*** MATERIAL SUPPLIED ***

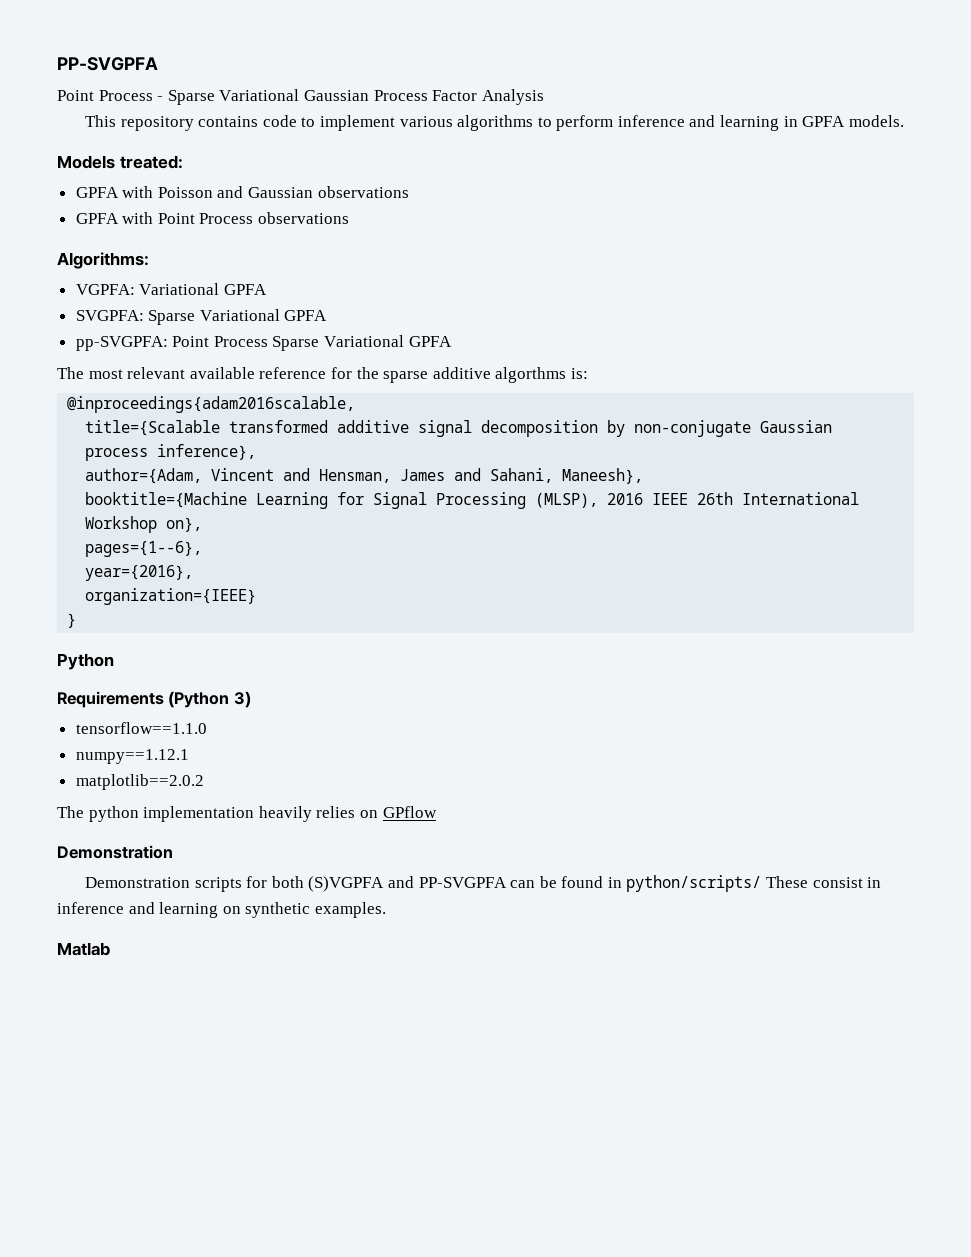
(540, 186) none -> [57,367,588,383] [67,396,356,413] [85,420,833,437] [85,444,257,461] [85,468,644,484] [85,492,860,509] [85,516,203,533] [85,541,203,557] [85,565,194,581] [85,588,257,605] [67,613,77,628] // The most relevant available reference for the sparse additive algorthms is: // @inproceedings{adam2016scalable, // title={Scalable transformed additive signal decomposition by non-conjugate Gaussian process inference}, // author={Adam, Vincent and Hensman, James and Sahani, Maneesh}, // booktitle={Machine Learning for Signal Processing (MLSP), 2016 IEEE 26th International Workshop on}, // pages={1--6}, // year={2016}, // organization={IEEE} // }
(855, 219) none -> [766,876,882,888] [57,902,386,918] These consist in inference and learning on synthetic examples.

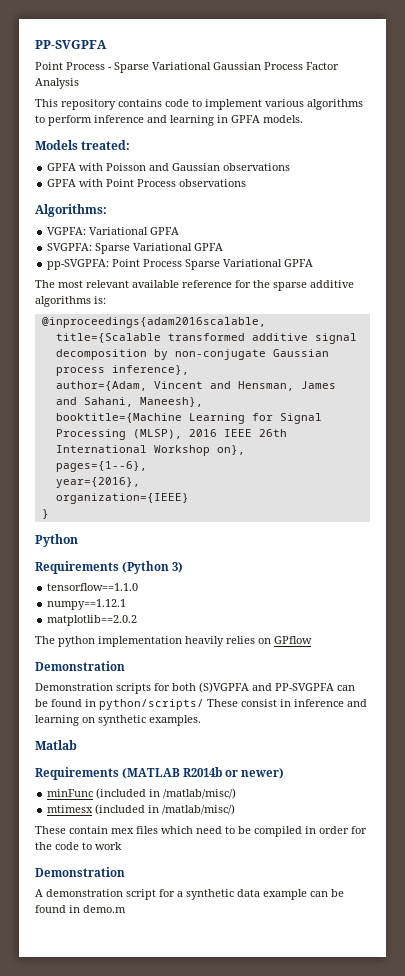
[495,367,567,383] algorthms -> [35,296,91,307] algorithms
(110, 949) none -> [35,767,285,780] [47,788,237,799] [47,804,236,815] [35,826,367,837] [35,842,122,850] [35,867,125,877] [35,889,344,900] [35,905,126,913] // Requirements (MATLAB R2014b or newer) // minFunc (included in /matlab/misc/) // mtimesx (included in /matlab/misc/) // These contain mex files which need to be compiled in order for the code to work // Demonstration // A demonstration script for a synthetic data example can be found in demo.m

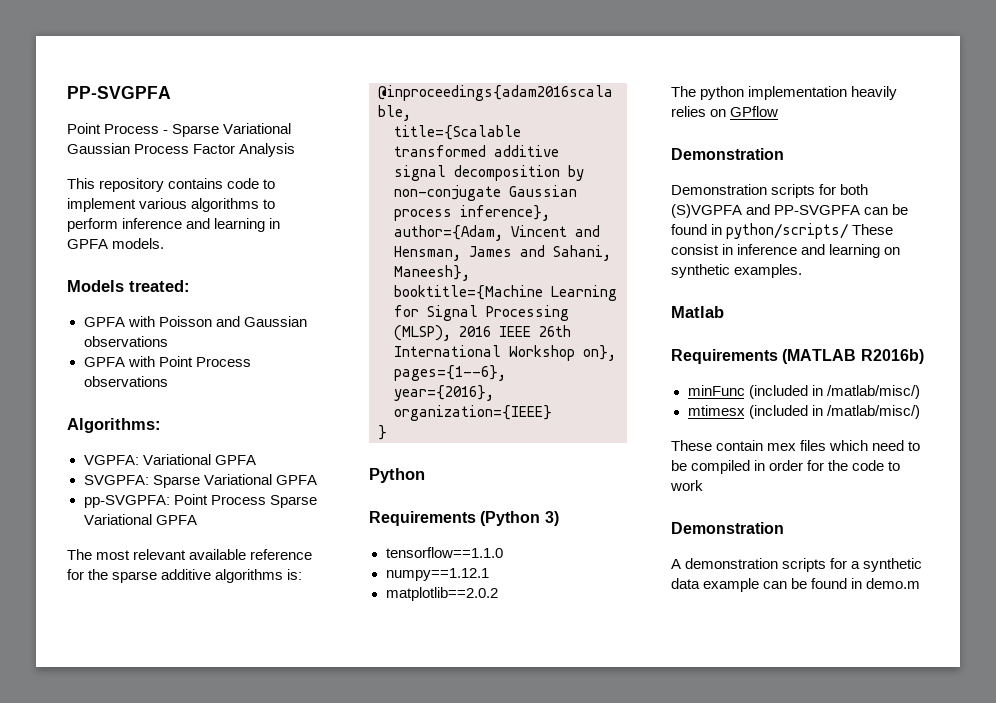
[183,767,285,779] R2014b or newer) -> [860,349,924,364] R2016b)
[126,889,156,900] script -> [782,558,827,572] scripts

*** End of MATERIAL SUPPLIED ***

**DIRECTIONS**
Return every line above where "script" appears.

**YOUR RESPONSE**
(110, 949) none -> [35,767,285,780] [47,788,237,799] [47,804,236,815] [35,826,367,837] [35,842,122,850] [35,867,125,877] [35,889,344,900] [35,905,126,913] // Requirements (MATLAB R2014b or newer) // minFunc (included in /matlab/misc/) // mtimesx (included in /matlab/misc/) // These contain mex files which need to be compiled in order for the code to work // Demonstration // A demonstration script for a synthetic data example can be found in demo.m
[126,889,156,900] script -> [782,558,827,572] scripts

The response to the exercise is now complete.